Source passage:
--------------------------------

This piece explains how forecast and tricast bets work, how the computer calculates payouts, and what typical returns look like at Harlow meetings. If you are already placing these bets, the section on typical payouts might sharpen your expectations. If you have never tried them, this is where you start.
What Is a Forecast Bet?
A forecast bet asks you to predict the first and second finishers in the correct order. You are not just picking a winner – you are saying “this dog finishes first and that dog finishes second.” The bet loses if either dog fails to finish in its predicted position, even if both dogs finish in the top two but in the wrong order.
At Harlow, where the favourite wins approximately 36% of the time in graded races, a forecast adds a significant layer of complexity. You need the favourite to win (if you have backed it to do so) and a specific second dog to follow it home. That second prediction is where the value lies, because the second-place market is far less liquid than the win market and bookmaker pricing is less efficient.
The straight forecast is the basic form: Dog A first, Dog B second. You nominate both positions and the bet is settled only if the result matches exactly. Forecasts are available on all GBGB-licensed races at Harlow through on-course tote pools and with all major bookmakers, and the payout is determined either by the tote pool dividend or by the computer straight forecast calculation.
The computer straight forecast – abbreviated CSF – is the mechanism most bookmakers use to settle forecast bets. It is a formula that calculates the payout based on the starting prices of the first two finishers, adjusted for the number of runners and the race conditions. The CSF is not a fixed odds price that you lock in before the race; it is calculated after the result is known, which means the return depends on how the market priced the first two dogs. A forecast combining two short-priced favourites produces a modest CSF. A forecast pairing a mid-priced winner with an outsider in second delivers a much larger return.
One thing I have learned from years of placing forecasts at Harlow is that graded races with six evenly matched runners tend to produce higher CSF returns than races with one dominant favourite. When the market spreads its money across the field, the second-place component of the CSF inflates the return. Conversely, in a race where one dog is odds-on and the rest are 8/1 or longer, the forecast return is often disappointing even if you get the order right, because the overwhelming favourite depresses the first-place component of the calculation.
What Is a Tricast Bet?
A tricast extends the forecast concept to the first three finishers in exact order. Dog A first, Dog B second, Dog C third – all three positions must be correct for the bet to pay. The difficulty is obvious: predicting a winner is hard enough, predicting first and second harder still, and getting all three positions right demands either deep form knowledge or a healthy dose of luck.
The returns compensate for the difficulty. Tricast dividends at Harlow routinely reach double or triple figures, and I have seen payouts exceed four figures on cards where an outsider slipped into third behind two fancied dogs. The tricast is calculated using the computer tricast formula, which works on the same principle as the CSF but extends to three runners. The starting prices of all three finishers, their positions, and the field size all feed into the calculation.
Tricasts at Harlow make the most sense in races where you have a strong view on the first two finishers but consider the third position more open. In that scenario, you are leveraging your forecast opinion and adding a third leg that, if it lands, multiplies the return significantly. The risk is that even one dog finishing out of position voids the entire bet – there is no consolation payout for getting two out of three right.

--------------------------------

Information supplied:
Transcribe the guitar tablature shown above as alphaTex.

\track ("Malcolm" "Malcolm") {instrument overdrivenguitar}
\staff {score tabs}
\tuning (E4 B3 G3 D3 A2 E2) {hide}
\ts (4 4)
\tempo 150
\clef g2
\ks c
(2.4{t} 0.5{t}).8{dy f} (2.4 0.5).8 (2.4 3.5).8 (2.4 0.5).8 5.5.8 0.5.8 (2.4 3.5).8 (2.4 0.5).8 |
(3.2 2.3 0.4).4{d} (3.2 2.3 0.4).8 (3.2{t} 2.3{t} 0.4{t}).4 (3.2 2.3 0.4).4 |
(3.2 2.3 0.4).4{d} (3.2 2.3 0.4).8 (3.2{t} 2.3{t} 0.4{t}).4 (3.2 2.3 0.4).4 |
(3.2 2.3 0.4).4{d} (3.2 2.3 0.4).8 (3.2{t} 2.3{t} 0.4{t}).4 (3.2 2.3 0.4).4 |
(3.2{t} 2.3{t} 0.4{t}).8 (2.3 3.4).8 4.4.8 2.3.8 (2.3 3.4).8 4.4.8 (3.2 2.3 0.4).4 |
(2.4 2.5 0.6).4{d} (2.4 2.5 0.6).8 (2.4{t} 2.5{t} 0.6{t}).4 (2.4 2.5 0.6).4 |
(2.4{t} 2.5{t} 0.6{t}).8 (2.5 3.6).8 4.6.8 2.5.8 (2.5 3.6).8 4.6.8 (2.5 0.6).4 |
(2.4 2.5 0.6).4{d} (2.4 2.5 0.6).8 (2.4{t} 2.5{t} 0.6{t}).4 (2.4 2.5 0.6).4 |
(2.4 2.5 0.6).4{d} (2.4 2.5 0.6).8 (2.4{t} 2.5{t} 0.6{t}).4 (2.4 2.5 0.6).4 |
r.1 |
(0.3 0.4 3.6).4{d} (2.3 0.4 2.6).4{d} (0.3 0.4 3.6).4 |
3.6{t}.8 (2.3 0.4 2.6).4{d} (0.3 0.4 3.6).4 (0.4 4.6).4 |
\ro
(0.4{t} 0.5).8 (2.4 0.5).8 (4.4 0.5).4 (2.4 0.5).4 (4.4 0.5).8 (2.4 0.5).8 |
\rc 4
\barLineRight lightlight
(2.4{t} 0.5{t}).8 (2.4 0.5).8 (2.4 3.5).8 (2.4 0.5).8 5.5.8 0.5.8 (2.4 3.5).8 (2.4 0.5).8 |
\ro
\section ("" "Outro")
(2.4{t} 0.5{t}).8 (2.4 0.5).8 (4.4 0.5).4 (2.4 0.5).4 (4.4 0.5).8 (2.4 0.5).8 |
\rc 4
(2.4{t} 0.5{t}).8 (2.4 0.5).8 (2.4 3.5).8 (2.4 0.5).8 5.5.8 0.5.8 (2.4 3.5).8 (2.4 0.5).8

--------------------------------

Problems to solve:
[a] What are all the factors that the passage on forecast and tricast bets says feed into the computer tricast calculation?
[b] In the passage on forecast and tricast bets, repeat the part that opens with the words containing "This piece explains" and closes with "the wrong order.", swapping "order" for "sequence".

Responses by task:
[a] The starting prices of all three finishers, their positions, and the field size.

[b]
This piece explains how forecast and tricast bets work, how the computer calculates payouts, and what typical returns look like at Harlow meetings. If you are already placing these bets, the section on typical payouts might sharpen your expectations. If you have never tried them, this is where you start.
What Is a Forecast Bet?
A forecast bet asks you to predict the first and second finishers in the correct sequence. You are not just picking a winner – you are saying “this dog finishes first and that dog finishes second.” The bet loses if either dog fails to finish in its predicted position, even if both dogs finish in the top two but in the wrong sequence.